Il Vescovo Fra’ Mario ha presieduto il solenne pontificale nella festa di Tutti i Santi in Concattedrale a Pontremoli

“La festa di tutti i Santi va celebrata ogni anno con gioia ed esultanza di cuore perché ci permette di alzare lo sguardo alla Gerusalemme del cielo dove ci sono coloro che godono della vita eterna, cui tutti noi ambiamo”.
Queste le parole con le quali il Vescovo mons. Mario Vaccari ha esordito la mattina di venerdì 1° novembre, Solennità di Ognissanti, durante la S. Messa Pontificale celebrata in Concattedrale a Pontremoli – rivestita all’altar maggiore con le reliquie di molti santi, custodite gelosamente dal culto della tradizione e dalla preghiera dei fedeli.

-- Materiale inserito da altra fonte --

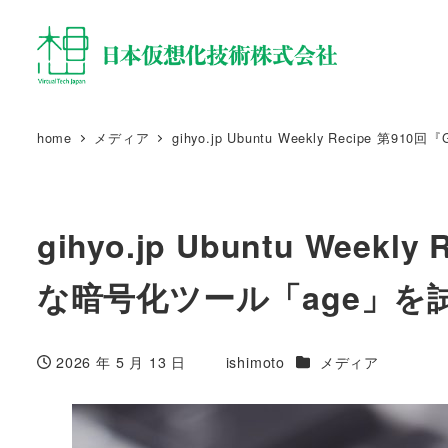
home
メディア
gihyo.jp Ubuntu Weekly Recip
gihyo.jp Ubuntu We
な暗号化ツール「age」を
カテゴリー
2026 年 5 月 13 日
ishimoto
メディア
投稿日
著
者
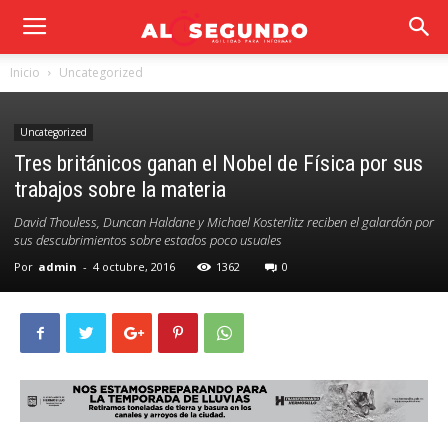
Inicio
Uncategorized
Uncategorized
Tres británicos ganan el Nobel de Física por sus
trabajos sobre la materia
David Thouless, Duncan Haldane y Michael Kosterlitz reciben el galardón por
sus descubrimientos sobre estados poco usuales
Por
admin
-
4 octubre, 2016
1362
0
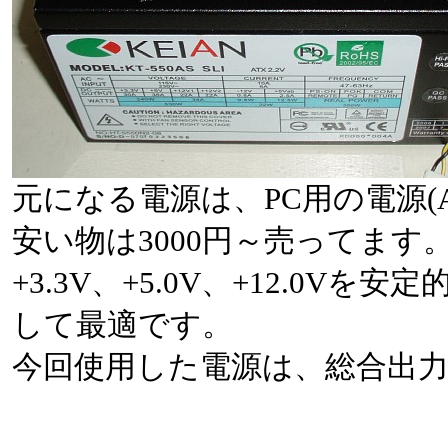
元になる電源は、PC用の電源(
安い物は3000円～売ってます
+3.3V、+5.0V、+12.0
して最適です。
今回使用した電源は、総合出力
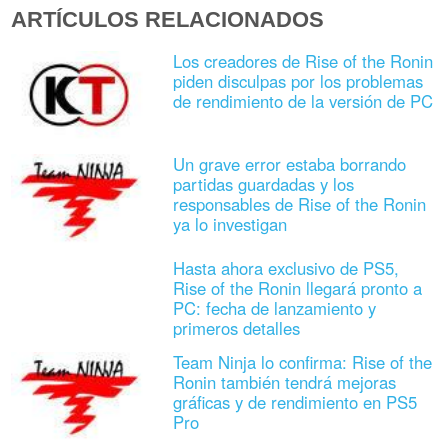
ARTÍCULOS RELACIONADOS
Los creadores de Rise of the Ronin
piden disculpas por los problemas
de rendimiento de la versión de PC
Un grave error estaba borrando
partidas guardadas y los
responsables de Rise of the Ronin
ya lo investigan
Hasta ahora exclusivo de PS5,
Rise of the Ronin llegará pronto a
PC: fecha de lanzamiento y
primeros detalles
Team Ninja lo confirma: Rise of the
Ronin también tendrá mejoras
gráficas y de rendimiento en PS5
Pro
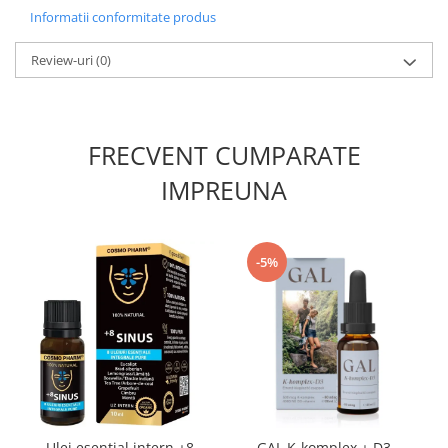
Informatii conformitate produs
Review-uri
(0)
FRECVENT CUMPARATE
IMPREUNA
-5%
Ulei esential intern +8
GAL K-komplex + D3 -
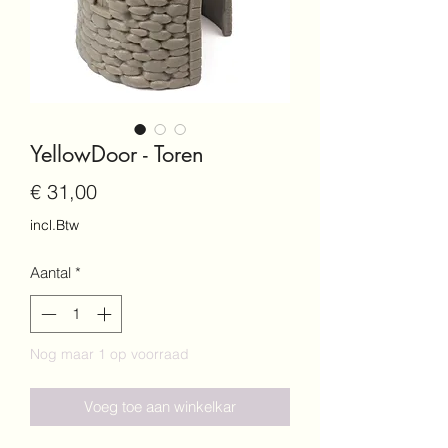
YellowDoor - Toren
Prijs
€ 31,00
incl.Btw
Aantal
*
Nog maar 1 op voorraad
Voeg toe aan winkelkar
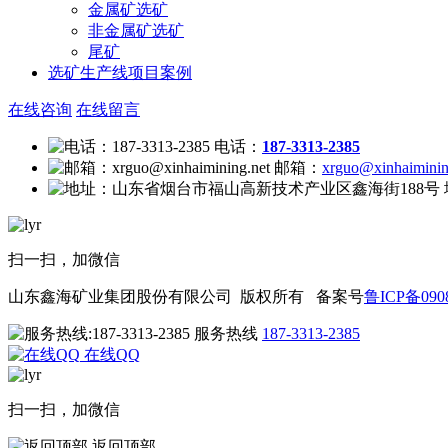
金属矿选矿
非金属矿选矿
尾矿
选矿生产线项目案例
在线咨询
在线留言
电话：
187-3313-2385
邮箱：
xrguo@xinhaiminin
扫一扫，加微信
山东鑫海矿业集团股份有限公司 版权所有 备案号
鲁ICP备0908
服务热线
187-3313-2385
在线QQ
扫一扫，加微信
返回顶部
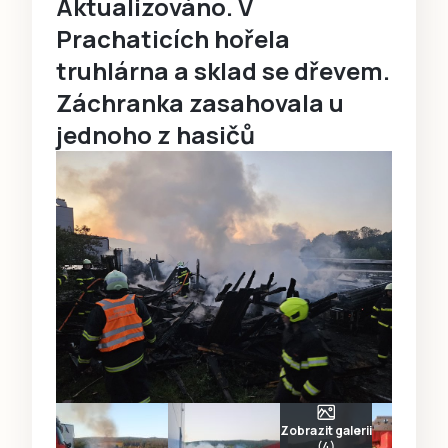
Aktualizováno. V
Prachaticích hořela
truhlárna a sklad se dřevem.
Záchranka zasahovala u
jednoho z hasičů
Zobrazit galerii
(4)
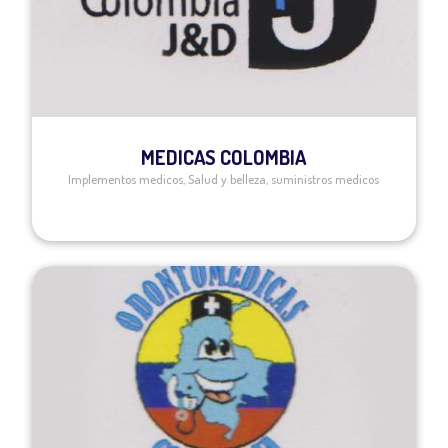
MEDICAS COLOMBIA
Implementos medicos
,
Salud y belleza
,
suministros medicos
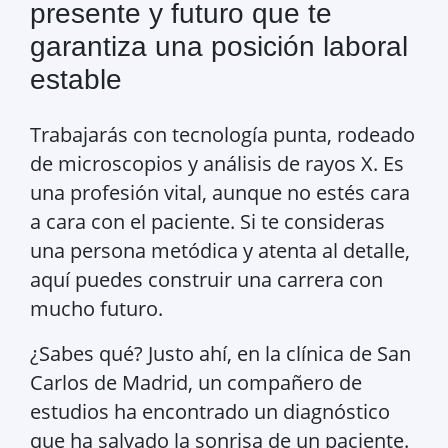
presente y futuro que te
garantiza una posición laboral
estable
Trabajarás con tecnología punta, rodeado
de microscopios y análisis de rayos X. Es
una profesión vital, aunque no estés cara
a cara con el paciente. Si te consideras
una persona metódica y atenta al detalle,
aquí puedes construir una carrera con
mucho futuro.
¿Sabes qué? Justo ahí, en la clínica de San
Carlos de Madrid, un compañero de
estudios ha encontrado un diagnóstico
que ha salvado la sonrisa de un paciente.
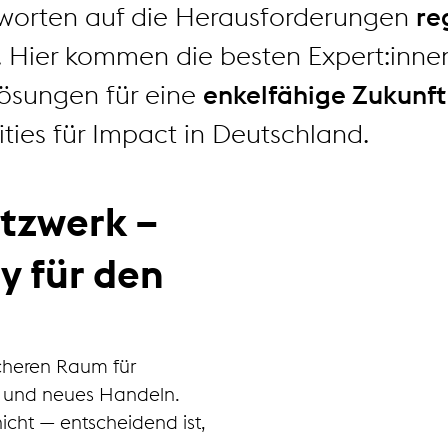
worten auf die Herausforderungen
re
. Hier kommen die besten Expert:in
Lösungen für eine
enkelfähige Zukunft
es für Impact in Deutschland.
etzwerk –
 für den
cheren Raum für
 und neues Handeln.
icht — entscheidend ist,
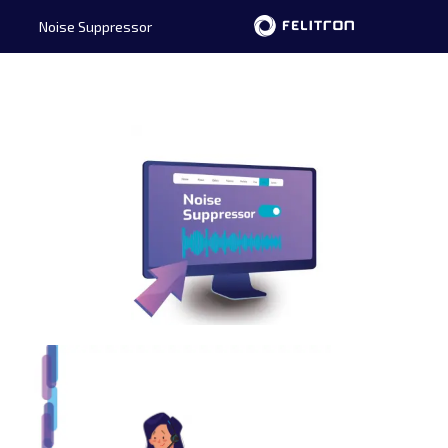
Noise Suppressor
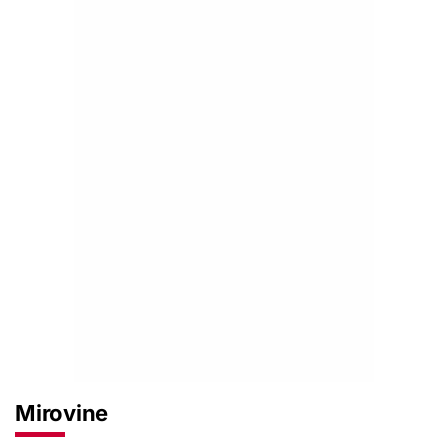
Mirovine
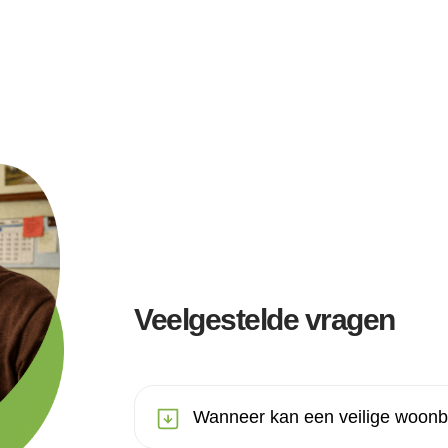
Veelgestelde vragen
Wanneer kan een veilige woonb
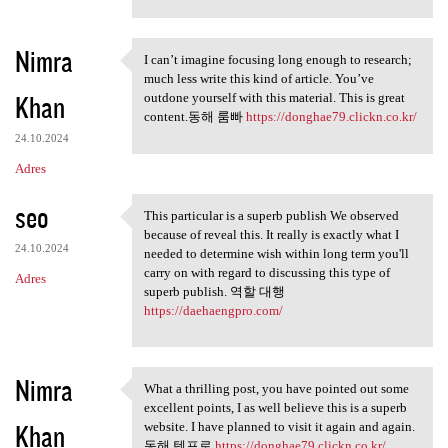
Nimra
I can’t imagine focusing long enough to research;
I can’t imagine focusing long
much less write this kind of article. You’ve
Khan
outdone yourself with this material. This is great
content.동해 룸빠
https://donghae79.clickn.co.kr/
24.10.2024
Adres
seo
This particular is a superb publish We observed
This particular is a superb
because of reveal this. It really is exactly what I
24.10.2024
needed to determine wish within long term you'll
carry on with regard to discussing this type of
Adres
superb publish. 역할 대행
https://daehaengpro.com/
Nimra
What a thrilling post, you have pointed out some
What a thrilling post, you
excellent points, I as well believe this is a superb
Khan
website. I have planned to visit it again and again.
동해 텐프로
https://donghae79.clickn.co.kr/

“Alzare lo sguardo alla Gerusalemme del cielo” è dunque quello che ci porta a cercare di ammirare coloro che sono stati elevati ufficialmente “agli onori degli altari” e a ricordare molte delle persone che abbiamo conosciuto che, seppur non definite “sante” dalla Chiesa Cattolica, hanno vissuto la fede, la speranza e la carità perché potessimo ricevere una testimonianza concreta per le nostre vite.
Guardare alla vita dei santi – ha proseguito mons. Vescovo – significa riscoprire la storia di uomini e donne che, spesso nel nascondimento, hanno guardato “alle cose” del cielo ma “maneggiando” quelle della terra.

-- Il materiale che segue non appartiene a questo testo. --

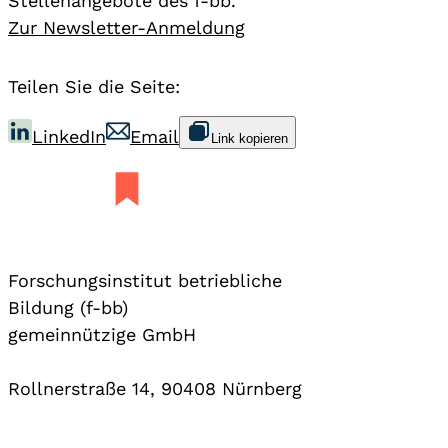
Stellenangebote des f-bb.
Zur Newsletter-Anmeldung
Teilen Sie die Seite:
LinkedIn
Email
Link kopieren
Forschungsinstitut betriebliche
Bildung (f-bb)
gemeinnützige GmbH
Rollnerstraße 14, 90408 Nürnberg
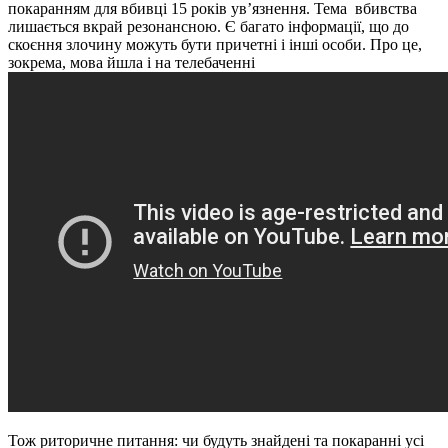
покаранням для вбивці 15 років ув’язнення. Тема вбивства
лишається вкрай резонансною. Є багато інформації, що до
скоєння злочину можуть бути причетні і інші особи. Про це,
зокрема, мова йшла і на телебаченні
Тож риторичне питання: чи будуть знайдені та покаранні усі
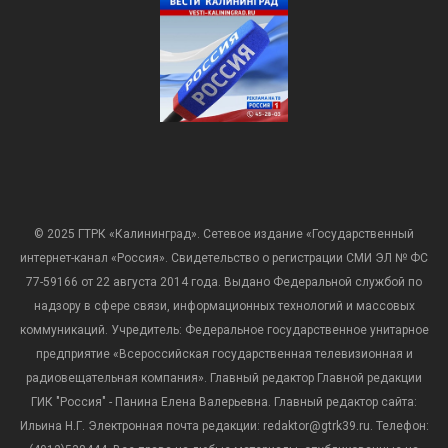
© 2025 ГТРК «Калининград». Сетевое издание «Государственный
интернет-канал «Россия». Свидетельство о регистрации СМИ ЭЛ № ФС
77-59166 от 22 августа 2014 года. Выдано Федеральной службой по
надзору в сфере связи, информационных технологий и массовых
коммуникаций. Учредитель: Федеральное государственное унитарное
предприятие «Всероссийская государственная телевизионная и
радиовещательная компания». Главный редактор Главной редакции
ГИК "Россия" - Панина Елена Валерьевна. Главный редактор сайта:
Ильина Н.Г. Электронная почта редакции: redaktor@gtrk39.ru. Телефон:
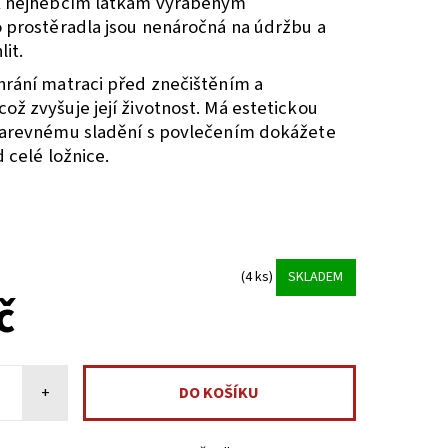
k nejhebčím látkám vyráběným
o prostěradla jsou nenáročná na údržbu a
it.
hrání matraci před znečištěním a
ož zvyšuje její životnost. Má estetickou
barevnému sladění s povlečením dokážete
d celé ložnice.
(4 ks)
SKLADEM
č
+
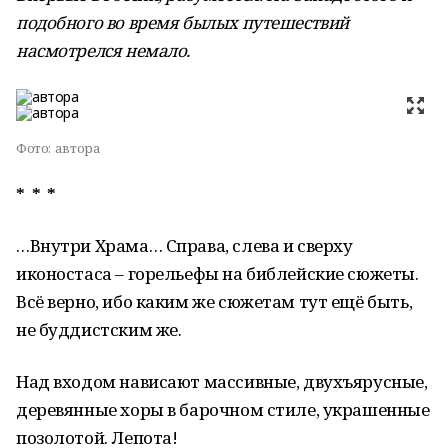
подобного во время былых путешествий
насмотрелся немало.
Фото:
автора
* * *
…Внутри Храма… Справа, слева и сверху
иконостаса – горельефы на библейские сюжеты.
Всё верно, ибо каким же сюжетам тут ещё быть,
не буддистским же.
Над входом нависают массивные, двухъярусные,
деревянные хоры в барочном стиле, украшенные
позолотой. Лепота!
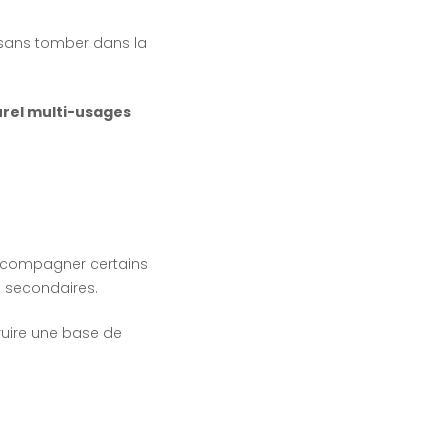
, sans tomber dans la
turel multi-usages
 accompagner certains
s secondaires.
truire une base de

Tutti dobbiamo imparare a percorrere questo stesso cammino perché quella “moltitudine immensa” di cui parla il libro dell’Apocalisse – che richiamava la prima lettura della solennità del 1° novembre – è una visione che diventa reale per ognuno di noi che, attraverso il Battesimo, può aspirare alla santità.
Infatti, anche se come molti santi siamo chiamati ad affrontare le prove della vita e a dover combattere contro molte malattie fisiche e spirituali, possiamo prendere parte all’Eucaristia e al sacramento della Riconciliazione che ci aprono la strada a diventare “figli di Dio”.
Ambire alla santità – ha ribadito il nostro vescovo – significa provare ad essere simili a Dio, certi che “si compirà per noi” la promessa di avere parte all’eredità del Cristo: dalla morte alla Vita, dalla croce alla Risurrezione.
Interpretare la Croce e la gioia, raffigurate dalla vita umana del Figlio di Dio, ci sprona a “voler vedere” il Suo volto e a metterci in cammino alla ricerca di quella bontà, giustizia e misericordia che quel volto esprime.
Dobbiamo comprendere – ha ricordato Fra’ Mario – che anche noi “siamo la generazione che cerca il volto di Gesù”. Raggiungere quel volto significa “voler scalare” il monte del Signore attraverso l’esempio di persone che ci insegnano attivamente ad essere buoni e che accolgono la santità come dono.
Perché si possa definire tale è però necessario che “il dono” sia praticato, usato e voluto perché manifestato da Dio “a coloro che hanno un cuore puro”.
Il paradosso del Vangelo – ha voluto sottolineare mons. Vaccari – ci fa comprendere che soltanto chi è mite può scoprire la gloria del Signore perché “vivere le Beatitudini” significa possedere quella felicità non soltanto di essere cristiani ma anche di sentirsi tali. Saper desiderare la vita cristiana – ha concluso il nostro pastore – può voler dire piangere sui dolori e le fatiche del mondo: la passione, l’indifferenza, la giustizia che spesso allontana persino la pace.
Serve allora superare le discordie perché la nostra fede ci conduca a Gesù e, anche se “insultati per il Suo nome”, potremo vivere quella grazia che i santi esprimono – non dalle loro nicchie e dalla devozione che tributiamo loro – “facendo la nostra parte” perché la pace sia un percorso ben definito, che si possa declinare ogni giorno della nostra vita.